* _Records from a dataset_
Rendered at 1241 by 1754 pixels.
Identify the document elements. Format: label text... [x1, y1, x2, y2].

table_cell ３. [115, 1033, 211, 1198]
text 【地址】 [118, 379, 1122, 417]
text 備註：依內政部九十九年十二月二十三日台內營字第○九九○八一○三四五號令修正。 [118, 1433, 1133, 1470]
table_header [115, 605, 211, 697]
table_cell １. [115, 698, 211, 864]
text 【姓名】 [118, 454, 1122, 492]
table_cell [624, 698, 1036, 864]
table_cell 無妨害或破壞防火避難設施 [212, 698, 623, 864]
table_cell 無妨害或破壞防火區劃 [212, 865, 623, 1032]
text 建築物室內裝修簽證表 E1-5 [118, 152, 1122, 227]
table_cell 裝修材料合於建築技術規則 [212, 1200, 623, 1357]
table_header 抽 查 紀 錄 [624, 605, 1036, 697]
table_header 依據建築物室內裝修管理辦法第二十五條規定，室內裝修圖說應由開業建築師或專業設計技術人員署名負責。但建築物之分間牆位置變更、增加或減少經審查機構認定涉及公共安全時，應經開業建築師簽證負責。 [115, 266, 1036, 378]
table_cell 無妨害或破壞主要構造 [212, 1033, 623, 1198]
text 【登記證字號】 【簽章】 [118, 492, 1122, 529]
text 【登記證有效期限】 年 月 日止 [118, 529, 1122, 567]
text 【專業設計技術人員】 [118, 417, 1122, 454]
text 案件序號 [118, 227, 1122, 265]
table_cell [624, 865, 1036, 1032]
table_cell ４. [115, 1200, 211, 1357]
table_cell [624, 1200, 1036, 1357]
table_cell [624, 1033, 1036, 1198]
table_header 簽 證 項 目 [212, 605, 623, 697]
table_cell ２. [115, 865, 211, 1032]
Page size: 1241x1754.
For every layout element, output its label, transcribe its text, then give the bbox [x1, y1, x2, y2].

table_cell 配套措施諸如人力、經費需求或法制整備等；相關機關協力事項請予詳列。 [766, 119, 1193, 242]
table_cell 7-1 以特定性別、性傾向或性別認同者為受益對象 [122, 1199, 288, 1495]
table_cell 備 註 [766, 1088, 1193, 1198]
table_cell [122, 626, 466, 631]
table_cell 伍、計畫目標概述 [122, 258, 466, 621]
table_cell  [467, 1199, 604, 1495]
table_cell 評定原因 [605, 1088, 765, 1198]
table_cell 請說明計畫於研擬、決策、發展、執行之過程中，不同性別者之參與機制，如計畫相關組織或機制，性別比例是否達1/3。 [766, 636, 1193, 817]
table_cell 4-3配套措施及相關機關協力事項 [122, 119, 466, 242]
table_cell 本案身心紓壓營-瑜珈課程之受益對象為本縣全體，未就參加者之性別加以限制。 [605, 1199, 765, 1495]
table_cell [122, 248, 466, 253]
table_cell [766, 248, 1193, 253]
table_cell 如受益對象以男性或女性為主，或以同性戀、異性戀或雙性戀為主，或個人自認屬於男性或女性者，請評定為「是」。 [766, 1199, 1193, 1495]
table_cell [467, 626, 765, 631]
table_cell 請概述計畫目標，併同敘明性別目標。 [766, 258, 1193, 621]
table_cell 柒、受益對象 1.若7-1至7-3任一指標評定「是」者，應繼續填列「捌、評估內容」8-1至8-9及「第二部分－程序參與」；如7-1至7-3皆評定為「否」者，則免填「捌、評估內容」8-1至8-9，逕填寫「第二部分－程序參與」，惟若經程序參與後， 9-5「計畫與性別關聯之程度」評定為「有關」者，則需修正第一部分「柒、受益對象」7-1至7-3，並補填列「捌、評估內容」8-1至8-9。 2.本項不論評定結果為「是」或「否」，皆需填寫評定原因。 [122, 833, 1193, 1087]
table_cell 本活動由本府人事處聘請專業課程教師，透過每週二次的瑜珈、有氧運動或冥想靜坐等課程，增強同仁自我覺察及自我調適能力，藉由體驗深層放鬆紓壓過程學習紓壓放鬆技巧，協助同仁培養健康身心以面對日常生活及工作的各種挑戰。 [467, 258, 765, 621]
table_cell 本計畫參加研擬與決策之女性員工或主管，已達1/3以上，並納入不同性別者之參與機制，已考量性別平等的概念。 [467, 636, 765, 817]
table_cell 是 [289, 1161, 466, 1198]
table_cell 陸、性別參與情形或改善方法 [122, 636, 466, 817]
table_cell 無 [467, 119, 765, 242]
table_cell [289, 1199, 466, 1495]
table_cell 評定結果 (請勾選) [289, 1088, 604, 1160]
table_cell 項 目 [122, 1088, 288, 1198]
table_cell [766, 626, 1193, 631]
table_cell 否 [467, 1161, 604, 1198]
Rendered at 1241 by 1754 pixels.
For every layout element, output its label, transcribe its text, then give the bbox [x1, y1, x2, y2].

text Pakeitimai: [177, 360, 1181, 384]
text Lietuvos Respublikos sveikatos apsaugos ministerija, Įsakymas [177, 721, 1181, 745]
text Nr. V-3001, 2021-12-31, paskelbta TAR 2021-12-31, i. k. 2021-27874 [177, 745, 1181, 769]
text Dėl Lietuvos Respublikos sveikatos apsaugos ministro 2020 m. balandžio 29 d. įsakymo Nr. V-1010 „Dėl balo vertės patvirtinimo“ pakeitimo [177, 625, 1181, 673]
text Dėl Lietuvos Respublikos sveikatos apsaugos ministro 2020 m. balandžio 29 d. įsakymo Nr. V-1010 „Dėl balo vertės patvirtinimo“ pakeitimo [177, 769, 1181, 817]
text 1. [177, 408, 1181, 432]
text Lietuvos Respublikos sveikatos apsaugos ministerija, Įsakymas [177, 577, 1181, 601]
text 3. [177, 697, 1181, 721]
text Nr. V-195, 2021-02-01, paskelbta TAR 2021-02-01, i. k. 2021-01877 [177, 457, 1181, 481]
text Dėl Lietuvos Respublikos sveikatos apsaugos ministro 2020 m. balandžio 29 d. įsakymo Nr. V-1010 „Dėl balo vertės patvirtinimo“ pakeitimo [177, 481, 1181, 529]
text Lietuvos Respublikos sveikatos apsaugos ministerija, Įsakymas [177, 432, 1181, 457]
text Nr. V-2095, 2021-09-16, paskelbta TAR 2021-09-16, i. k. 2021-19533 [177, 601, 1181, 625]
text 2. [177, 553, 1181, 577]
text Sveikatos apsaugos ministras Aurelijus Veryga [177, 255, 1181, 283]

* _WHAT THE TASK REQUIRES_
Collect every line of the data above that contains the string "ministro", matching case exactly.

* _REPLY_
text Dėl Lietuvos Respublikos sveikatos apsaugos ministro 2020 m. balandžio 29 d. įsakymo Nr. V-1010 „Dėl balo vertės patvirtinimo“ pakeitimo [177, 625, 1181, 673]
text Dėl Lietuvos Respublikos sveikatos apsaugos ministro 2020 m. balandžio 29 d. įsakymo Nr. V-1010 „Dėl balo vertės patvirtinimo“ pakeitimo [177, 769, 1181, 817]
text Dėl Lietuvos Respublikos sveikatos apsaugos ministro 2020 m. balandžio 29 d. įsakymo Nr. V-1010 „Dėl balo vertės patvirtinimo“ pakeitimo [177, 481, 1181, 529]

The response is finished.